Mining High Occupancy Itemsets From Transaction Databases
Abstract
Frequent itemset (FI) mining has been widely studied in data mining over current many
years because of its vital role in applications. Nevertheless, the most traditional mining
framework in preceding research does not apply correctly for some modern-day applications,
which include the travel landscapes recommendation. In 2020, Deng proposed a new algorithm
for mining high occupancy itemsets (HO), HEP algorithm (abbreviation for High-Efficient
algorithm for mining high occupancy itemsets), where occupancy is the support-based mining
structure. It is an efficient algorithm, which helps us to find out all high occupancy itemsets
faster than the traditional mining framework.
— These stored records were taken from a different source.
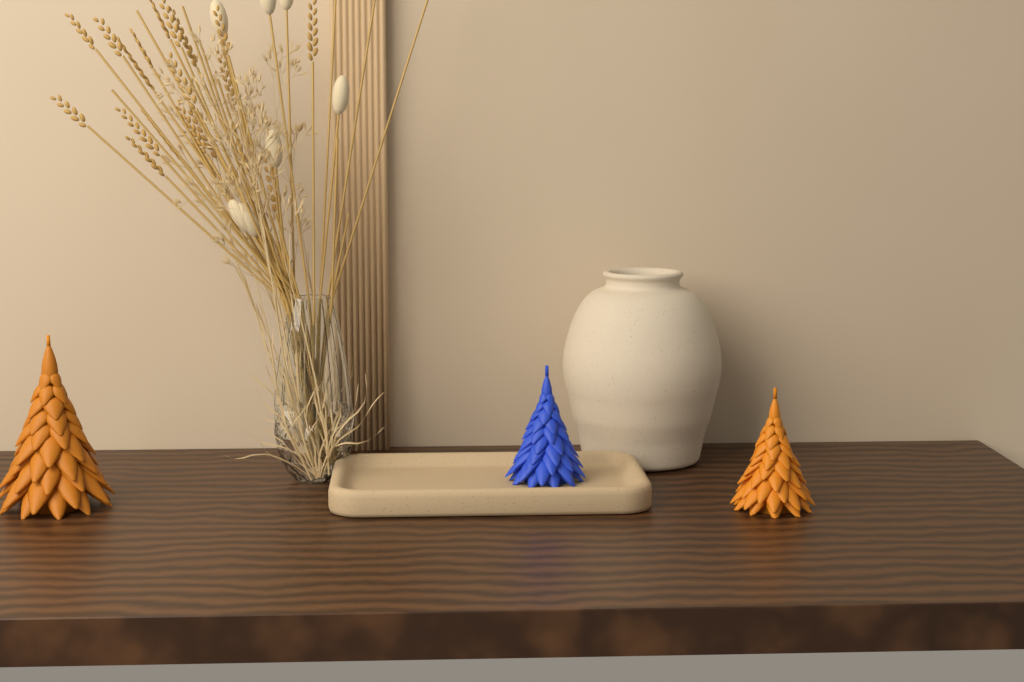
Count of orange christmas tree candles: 2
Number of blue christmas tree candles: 1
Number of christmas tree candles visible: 3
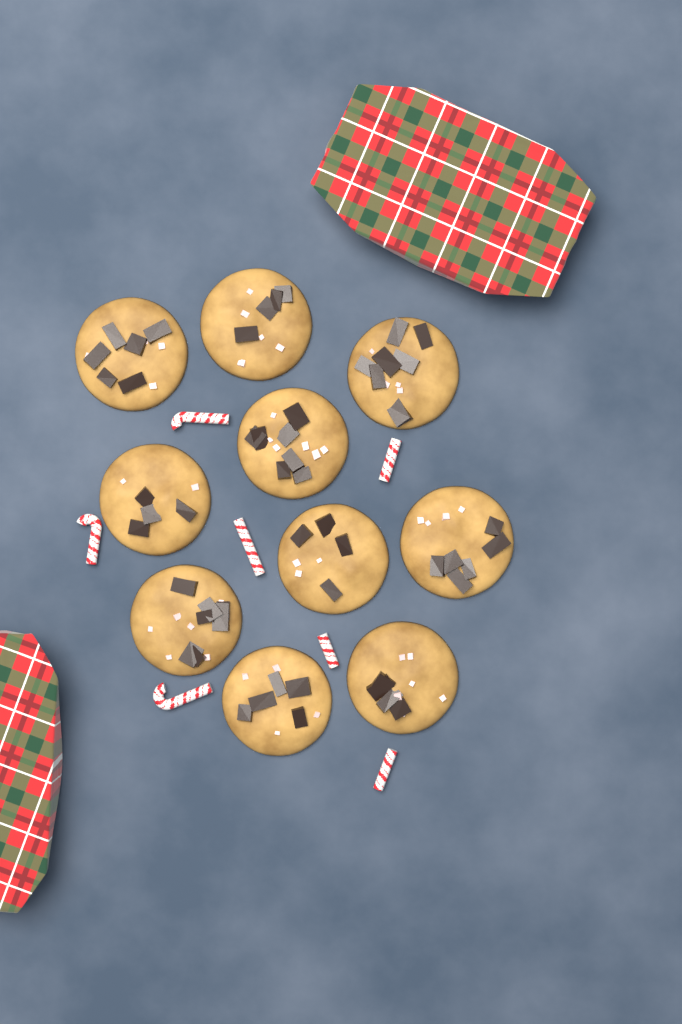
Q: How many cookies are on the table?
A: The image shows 10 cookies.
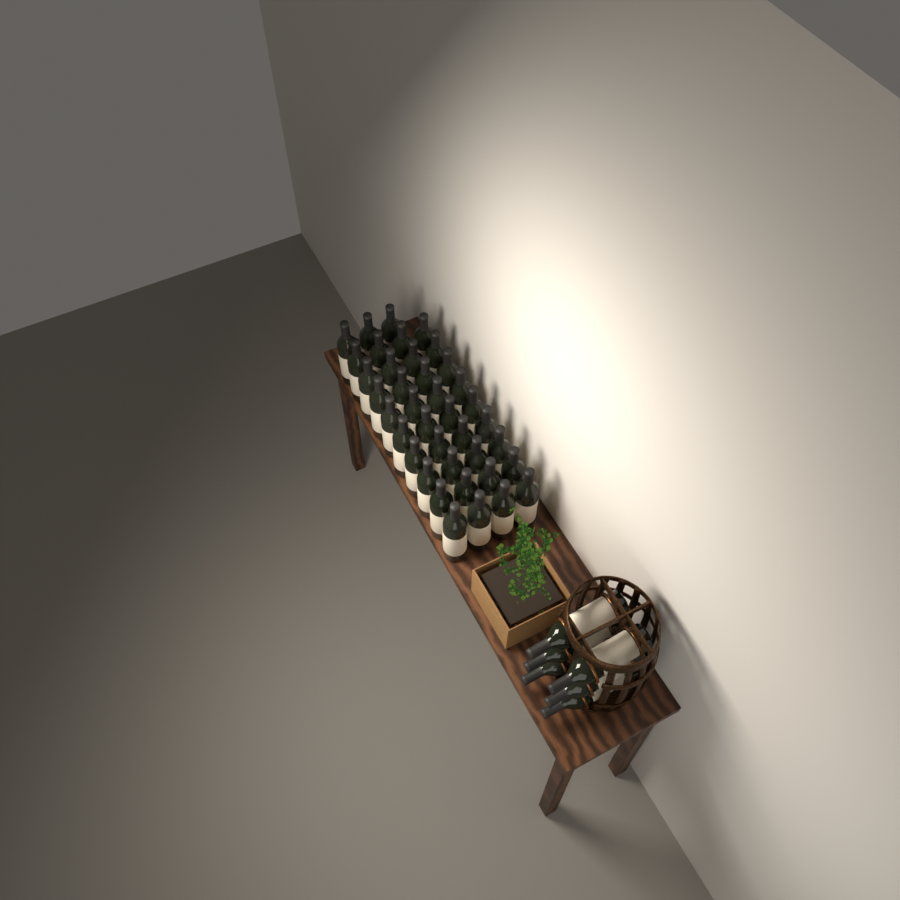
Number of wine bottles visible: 45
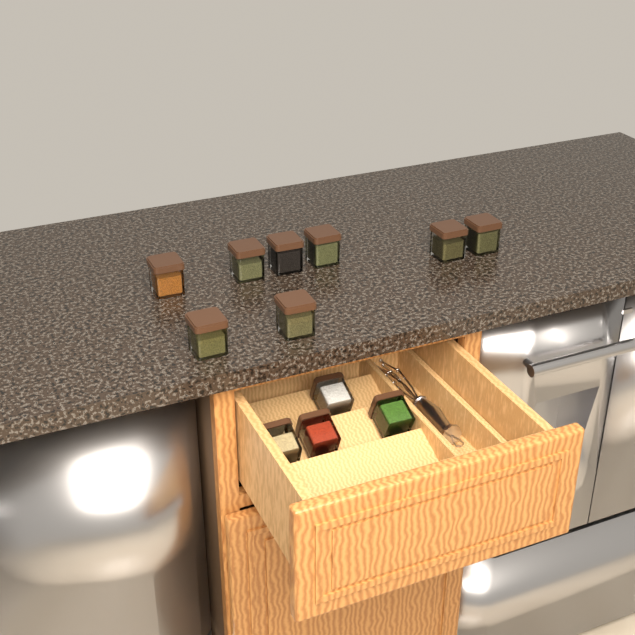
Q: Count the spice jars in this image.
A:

It uses an occupancy-list (OL) structure to store
the occupancy and pruning all unpromising itemsets based on upper-bound occupancy (UBO)
to mine all HO. However, the HEP algorithm still not optimize in the generating k-itemsets
process. In this thesis, we improved the HEP algorithm by two enhancements: add more
conditions to prune unqualified itemsets and apply the property of equivalence class to reduce
the runtime of the k-itemsets generation process. Finally, we have conducted several
experiments on three datasets to prove that the enhancements offer better performance than the
original HEP algorithm in terms of execution time and peak memory consumption.